EXCERPT PROVIDED:
....

“Unbeing dead isn't being alive.”
—E. E. Cummings
Pet Sematary, Stephen King’s most caliginous work, is unrelenting and unrepentant. The 1983 novel concerns the reanimation of carrion, if not the soul, and the discrepancy between corporeality and true life. It’s a sepulchral work, more ontological than most of King’s fiction, and a depiction of life and death at its simplest, its most existential.
Louis Creed is a doctor who has just moved his family (wife, daughter, son, cat) from Chicago to central Maine so he can spend more time with his family. His is a logical, scientific mind, while his wife, whose sister died of spinal meningitis when they were children, has a deep-seated fear of death and clings to vestigial notions of a happy afterlife. Louis befriends their elderly neighbor, Jud Crandall, who regales him with stories of halcyon days and becomes something of a surrogate father for Louis. When the Creeds’ cat, Church, is killed on highway that runs past their house, Jud shows Louis the cemetery where the local children used to bury their pets (a hand-painted sign misspells it “sematary”). But beyond the pet cemetery is another, wholly more insidious place, an ancient Native American burial ground once used by the Micmac people, which has the power to bring back the dead, but somehow they come back different, missing that ineffable quality that gives the living life. As Harry S. Miller put it, the cat comes back the very next day, but now the mangy, malodorous cat only vaguely resembles the family’s beloved pet. It came back, but wrong.
When Gage, the Creeds’ young son, traipses into the path of a speeding truck, like the family cat before him, another tiny body mangled by the hulking vehicle hurtling down that treacherous highway, Louis knows exactly what to do, even though he’s already seen what happens. But grief usurps common sense, and he buries him in the secret cemetery ensconced in the woods, a haunted swath of dirt enfolded by gnarled trees and pervaded by spirits best left alone. The child returns, and his resurrection proves to be a greater tragedy than his death. As Jud says, “Sometimes dead is better.”
King’s novel was adapted faithfully by King (who wrote the screenplay) and director Mary Lambert in 1989. That film adheres to the plot without much deviation, but, as with the reanimated dead, something is wrong. Despite an inspired performance by Fred Gwynne (aping King’s Maine accent quite well), it feels like a generic horror film, albeit one with an especially dark heart, whereas the novel is truly tormented.

....

EXERCISE DATA:
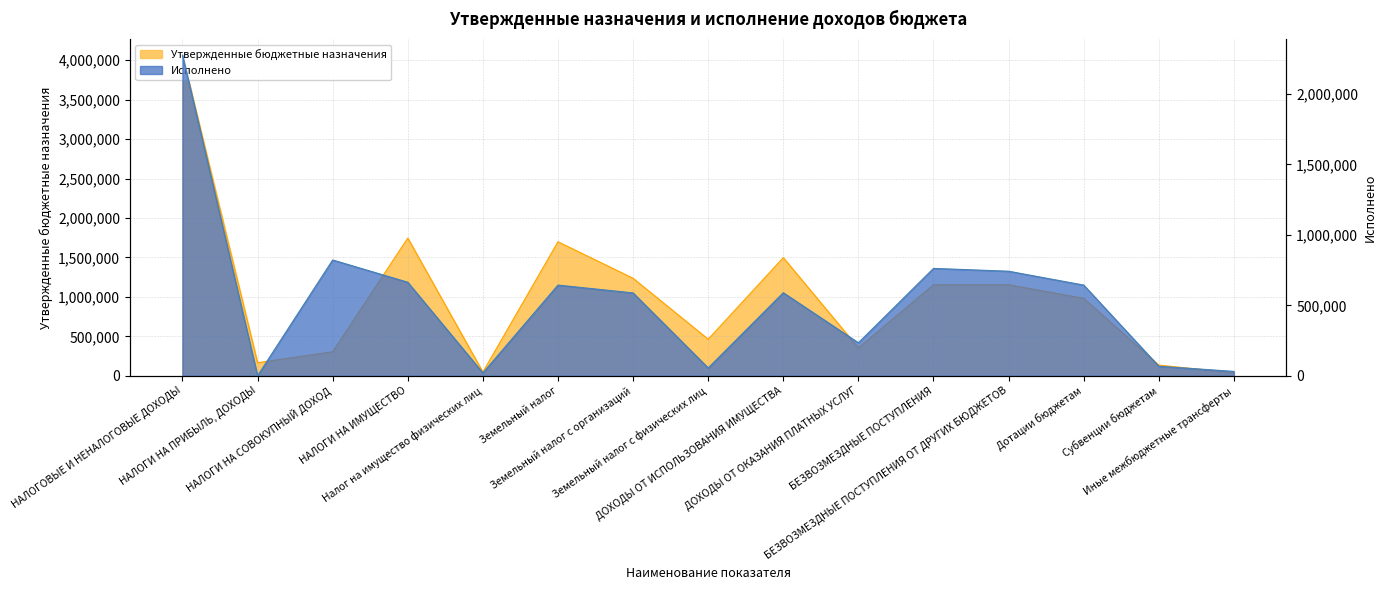

Rank the series by their maximum value, from lowest to highest.

Исполнено, Утвержденные бюджетные назначения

....

QUESTIONS TO ANSWER:
**1)** List every person, real or fictional, whom the Pet Sematary essay names.
**2)** Write the next part of the Pet Sematary essay, picking up after its final sentence.
The data that comes after the essay is separate material.

RESULTS OF THE TASKS:
**1)** E. E. Cummings, Stephen King, Louis Creed, Jud Crandall, Gage, Harry S. Miller, Mary Lambert, Fred Gwynne

**2)**
The proliferous King wrote 16 novels in the ’80s, and claims that Pet Sematary was the one that truly scared him. It was only published to satisfy a contract—its progenitor, who prides himself on being an unelitist entertainer, didn’t like the Stygian book, which was, we now know, born of baleful habits: King wrote the novel at the apogee of his drug and alcohol dependency. The influence of those palliatives is palpable throughout the novel; you can feel it in the sense of hopelessness that pervades the story, in the agony suffered by the characters. Galvanized by a hodgepodge of substances, King wrote in a fervor, “often working until midnight with my heart running at 130 beats a minute and cotton swabs stuck up my nose to stem the coke-induced bleeding,” he said in his memoir On Writing. He was still struggling with addiction when he wrote the screenplay in 1989, and there is something fetid, something odious, about the novel and the first adaptation, from the foul odor emitted by the undead cat to the doleful ending, which feels inevitable, perhaps Draconian, and insinuates a certain cynicism on King’s part. The idea of perpetuating injudicious decisions, of not being able to stop doing something that is obviously bad for you, harks to King’s addictions, which he would finally kick in the early ’90s.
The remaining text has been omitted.